26.3.07

Liberdade e solidariedade

José Manuel Durão Barroso, in Jornal Público

Há 50 anos iniciou-se um novo capítulo da história da Europa. A celebração do 50º aniversário dos Tratados de Roma constitui uma boa oportunidade para revisitar os sucessos do passado e para identificar os desafios do futuro. Neste sentido, o ano de 2007 é o momento propício para actualizar o nosso projecto comum, mais necessário do que nunca, na era da globalização.

Poderia aproveitar a data de hoje para apresentar os objectivos de uma política europeia de energia e protecção climática. Poderia explicar o modo como o mercado único promove o crescimento económico e a justiça social. Poderia ainda justificar a necessidade de construir uma União Europeia forte e eficiente, capaz de promover, externamente, os valores e os interesses europeus. Quero concentrar-me, no entanto, nos dois valores que, na minha opinião, mais do que qualquer outra coisa, definem a União Europeia e a sua história: a liberdade e a solidariedade. Não tenho dúvida nenhuma de que, ao longo destes 50 anos, a UE tem sido uma força de liberdade e de solidariedade. Permitam-me que exemplifique com dois momentos fundamentais e aquilo que perante eles senti.

O primeiro foi a Revolução portuguesa de 1974. Tinha eu então apenas 18 anos. Tal como a maior parte dos jovens em Portugal, queria libertar-me da ditadura que nos impedia de ter aquilo de que outros europeus já beneficiavam. Não podíamos ler os livros ou escrever os artigos que queríamos. A actividade política era controlada pelas forças de segurança. Vivíamos numa sociedade atrasada e fechada. A revolução criou as condições para mudar tudo isto. E, para a liberdade triunfar no nosso país, foi decisiva a solidariedade das democracias ocidentais e a perspectiva de nos tornarmos membros da família europeia.

A segunda experiência foi a mudança que varreu toda a Europa Central e Oriental nas décadas de 80 e 90. Após o exemplo de Budapeste em 1956 e de Praga em 1968, a luta pela democracia pluralista iniciou-se na Polónia e culminou com a queda do Muro de Berlim e da Cortina de Ferro em 1989. Uma vez mais, o objectivo foi a liberdade e a Europa a fonte de inspiração. E uma vez mais a solidariedade política se revelou indispensável.Com estas experiências, compreendi que a Europa significa liberdade e solidariedade, não apenas para alguns, mas para todos os europeus.

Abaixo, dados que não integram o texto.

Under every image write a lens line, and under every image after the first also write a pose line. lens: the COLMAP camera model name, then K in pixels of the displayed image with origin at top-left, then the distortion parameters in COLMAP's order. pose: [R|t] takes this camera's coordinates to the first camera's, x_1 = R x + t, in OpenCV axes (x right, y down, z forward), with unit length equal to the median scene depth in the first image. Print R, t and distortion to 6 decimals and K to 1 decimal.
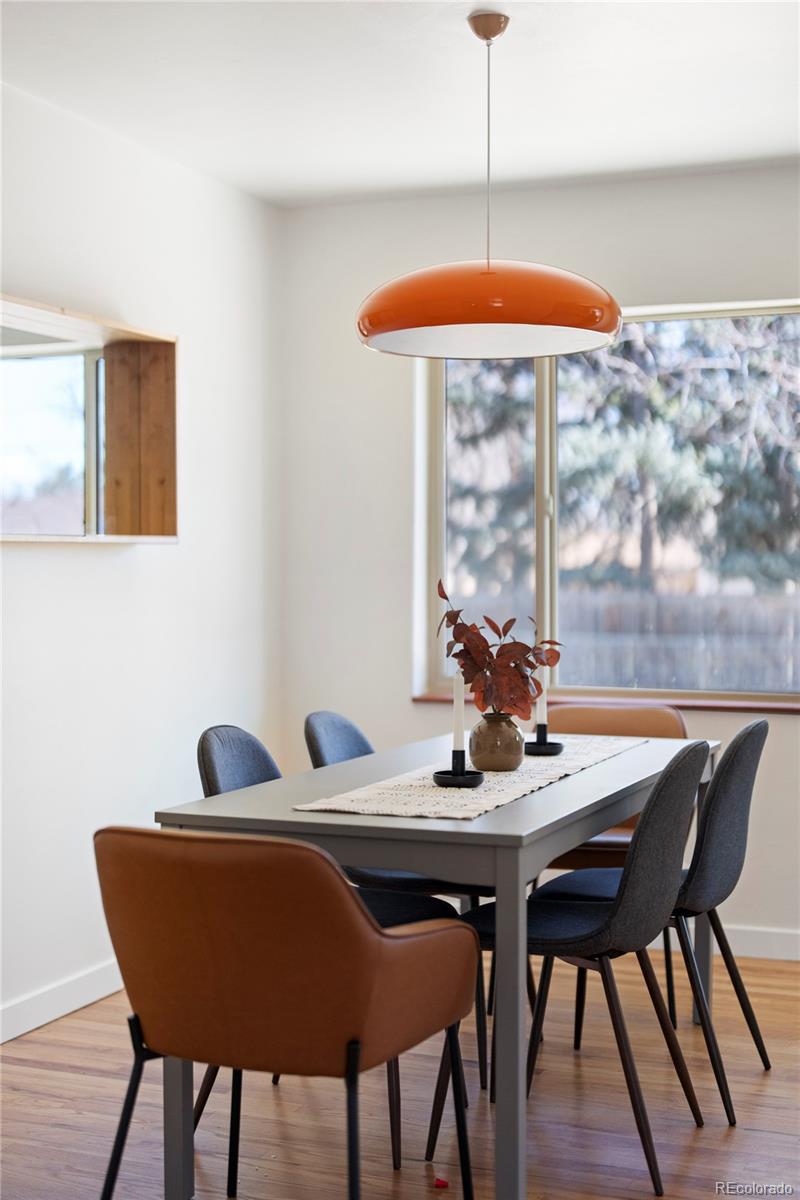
lens RADIAL K [[1633.7, 0, 398.9], [0, 1633.7, 566.1], [0, 0, 1]] dist [0.010365, -0.016366]
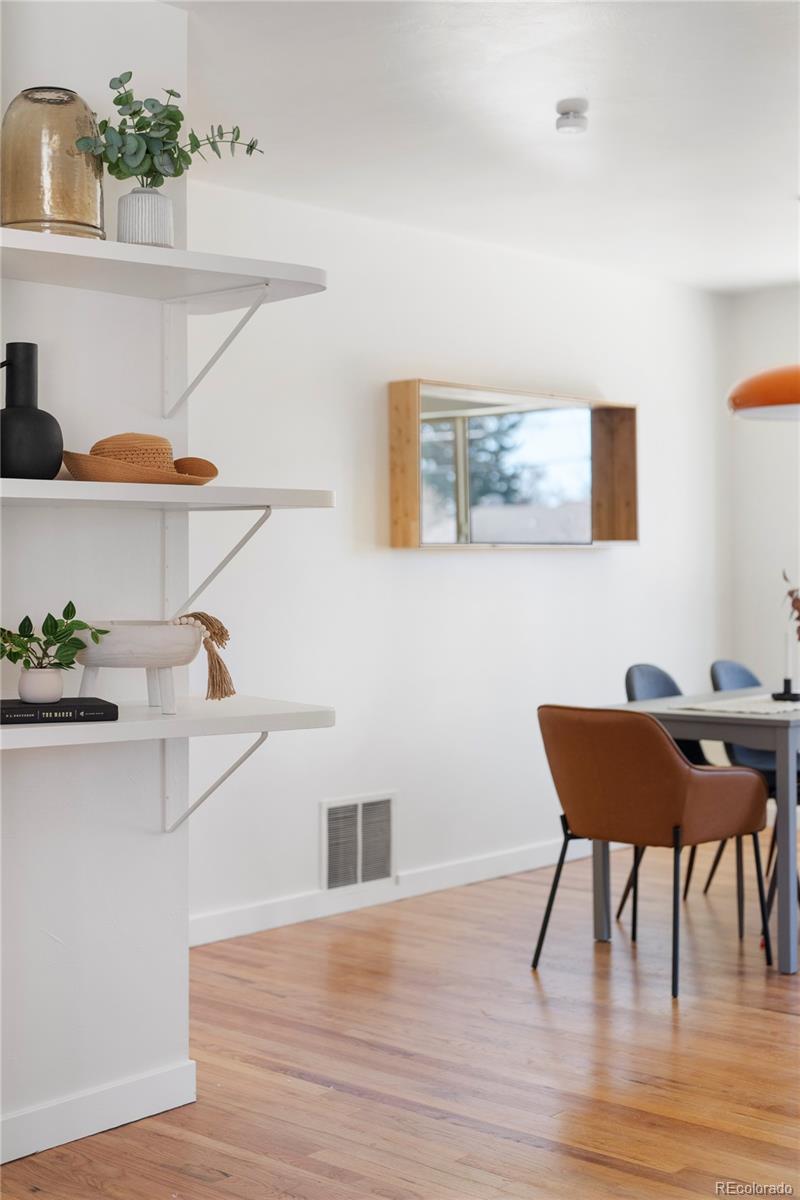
lens RADIAL K [[1663.1, 0, 402.1], [0, 1663.1, 541.3], [0, 0, 1]] dist [0.003208, -0.027565]
pose [[0.937123, -0.011938, -0.348795, 0.228925], [0.007451, 0.999871, -0.014204, 0.001111], [0.348920, 0.010712, 0.937091, -0.567559]]
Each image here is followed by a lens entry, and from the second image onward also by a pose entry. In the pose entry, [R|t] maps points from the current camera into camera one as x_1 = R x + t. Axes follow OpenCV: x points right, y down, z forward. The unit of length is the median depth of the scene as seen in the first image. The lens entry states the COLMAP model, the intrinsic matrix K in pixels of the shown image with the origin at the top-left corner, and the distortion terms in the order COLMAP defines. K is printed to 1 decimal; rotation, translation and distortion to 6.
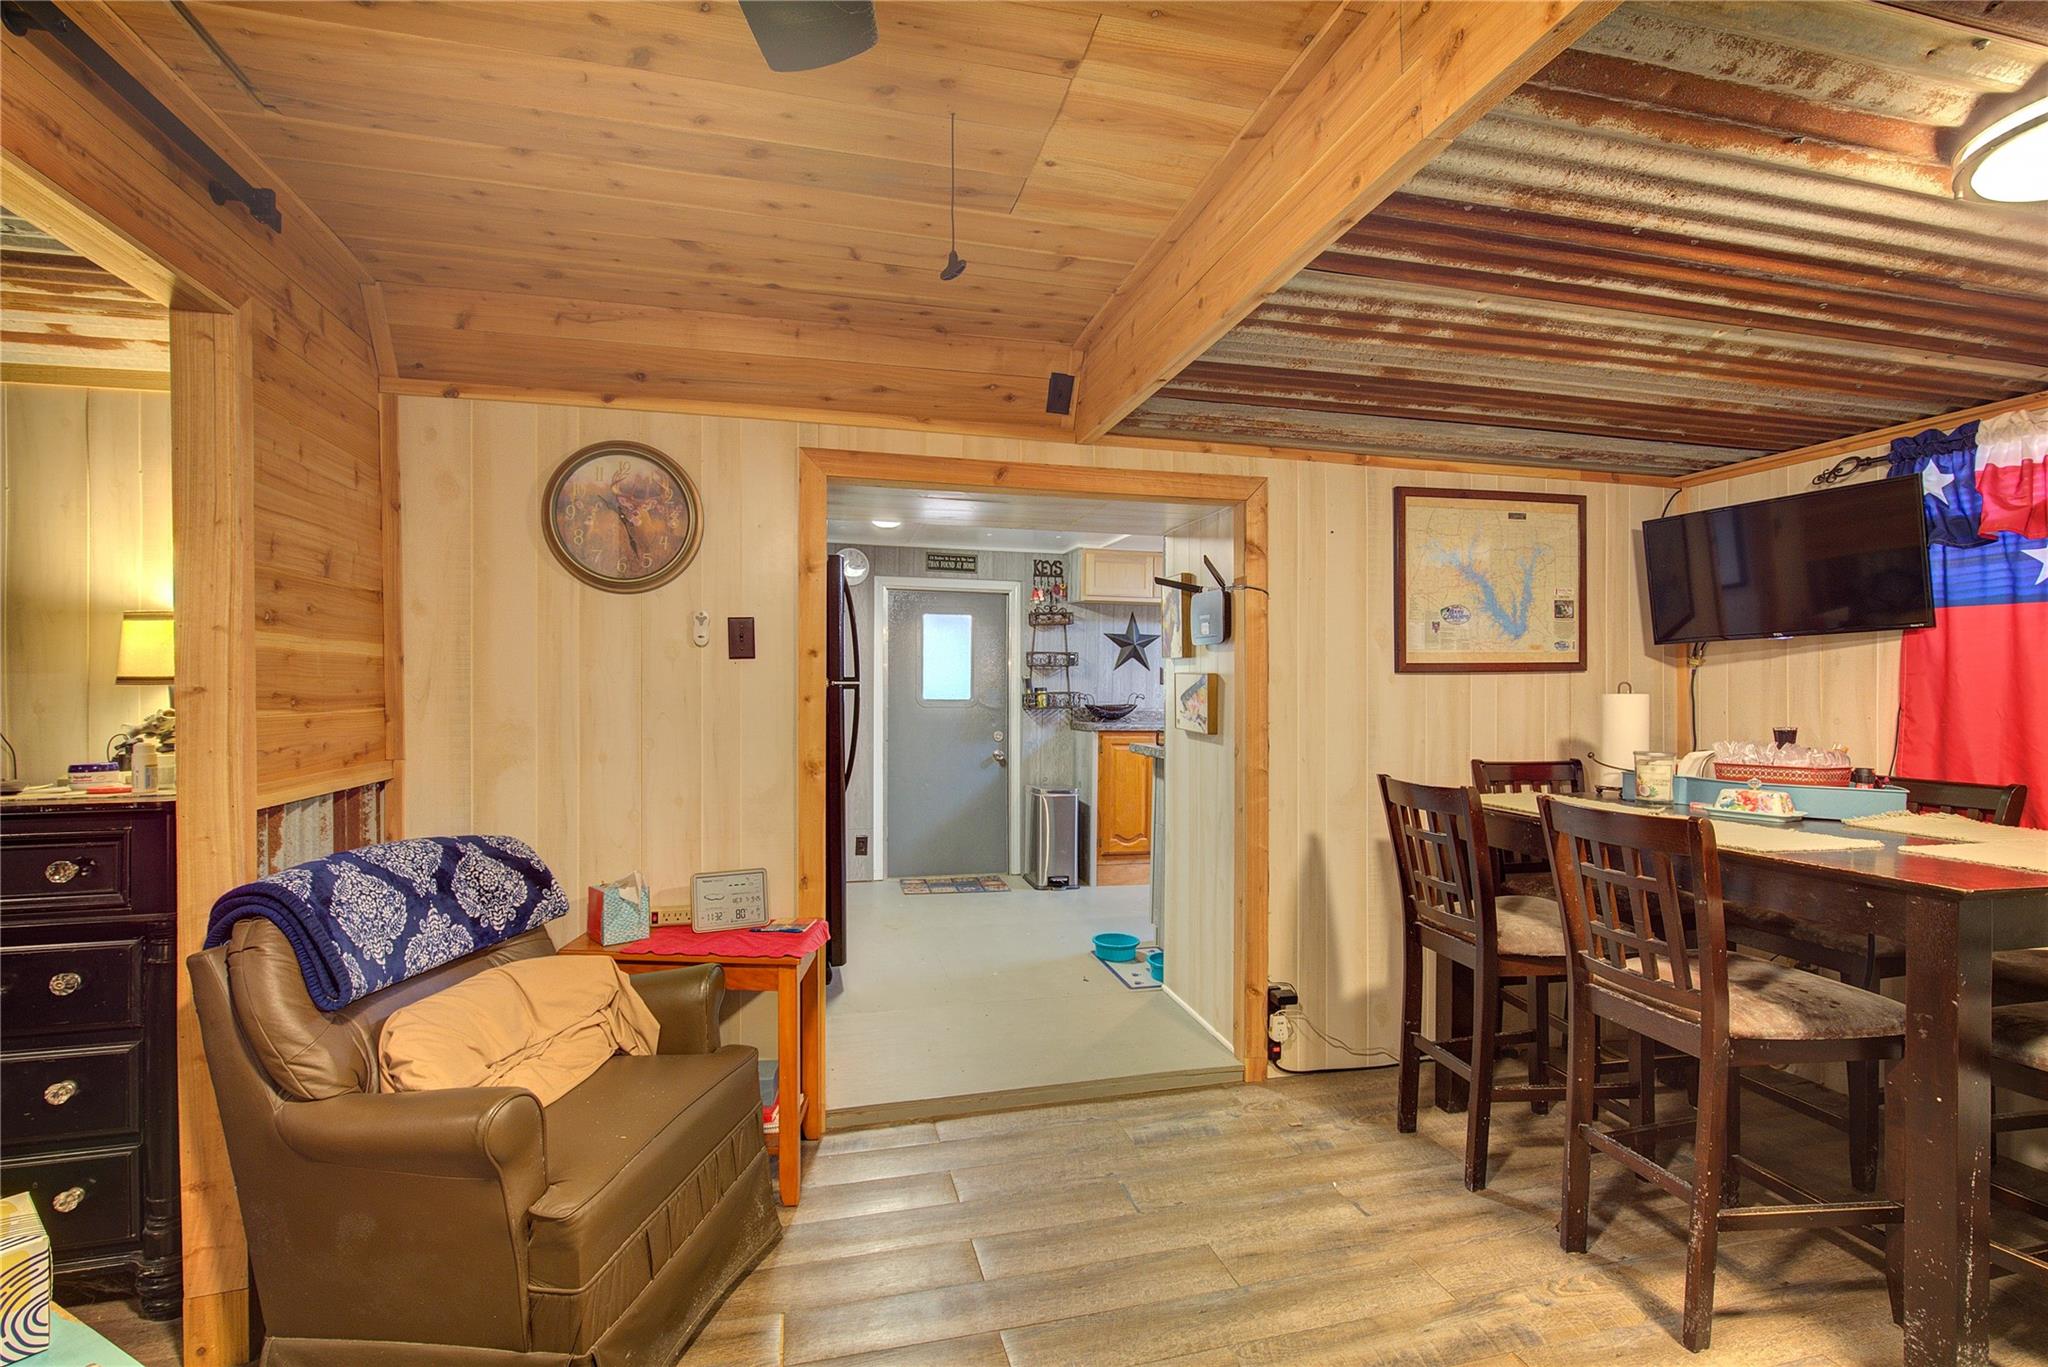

O que os seis Estados-membros fundadores iniciaram nos anos de 1950 alargou-se durante as últimas cinco décadas para norte e para sul, para oeste e para leste do nosso continente.

Orgulho-me de ser o presidente da Comissão Europeia, quando completámos o grande alargamento de 2004-2007. Demonstrámos de novo que a perspectiva da integração europeia incentiva e consolida a liberdade através da solidariedade. Hoje, nesta Europa grande e aberta, os cidadãos têm liberdade de pensamento e de expressão e vivem e trabalham onde querem. Além disso, de um modo extraordinário, a emergência de um espírito europeu coexiste com as identidades nacionais, regionais e locais. A integração europeia não eliminou a diversidade da Europa; pelo contrário, reforçou-a. Ao criarmos uma ordem jurídica, política e económica comum, podemos viver as nossas diferenças de um modo pacífico e como uma fonte de enriquecimento mútuo.

Durante séculos, os Estados europeus declararam e fizeram guerra uns aos outros. Agora vivemos em paz. Não uma paz de equilíbrio precário de poderes e ameaças. Mas uma paz em liberdade e solidariedade. Trata-se de uma experiência única na história europeia, e as nossas gerações têm o privilégio de viver as aspirações dos nossos antepassados. Não devemos, contudo, considerar a paz em liberdade e em solidariedade como garantida. Se queremos que as futuras gerações também dela usufruam, deve ser preservada com grande cuidado, empenho e responsabilidade. É com este espírito que os chefes de Estado e de governo dos Estados-membros, o presidente do Parlamento Europeu e eu próprio, como presidente da Comissão, nos reunimos hoje, exactamente 50 anos depois da assinatura dos Tratados de Roma.

Assinamos a Declaração de Berlim, não como um acto de nostalgia, mas como um acto de compromisso, para preservar e promover a Europa como o melhor sítio do mundo para viver, com uma sociedade e uma economia abertas, assente na coesão económica e social e em instituições democráticas, eficazes e transparentes. Poderemos assim aprofundar a Europa de resultados, promover os nossos valores e interesses e assumir as nossas responsabilidades no mundo. Fá-lo-emos para continuar a dar à Europa em paz a sua função mais nobre: garantir a liberdade e a solidariedade para os europeus.